What you will do:
Please repeat the lines below, exactly and only, from the one that holds "holographic system expanded the" through the one that holds "Alice and Bob".

Extracted material:

╔══

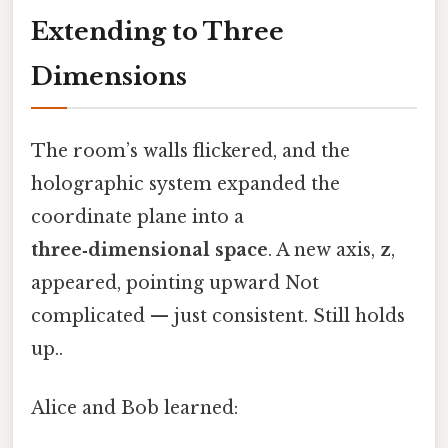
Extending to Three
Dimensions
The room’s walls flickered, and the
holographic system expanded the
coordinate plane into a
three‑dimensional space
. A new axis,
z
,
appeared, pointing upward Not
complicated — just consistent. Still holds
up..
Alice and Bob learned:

╚══
╔══

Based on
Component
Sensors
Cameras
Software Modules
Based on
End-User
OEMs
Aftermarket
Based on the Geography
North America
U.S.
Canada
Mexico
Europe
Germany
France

╚══

Solution for this task:
holographic system expanded the
coordinate plane into a
three‑dimensional space
. A new axis,
z
,
appeared, pointing upward Not
complicated — just consistent. Still holds
up..
Alice and Bob learned:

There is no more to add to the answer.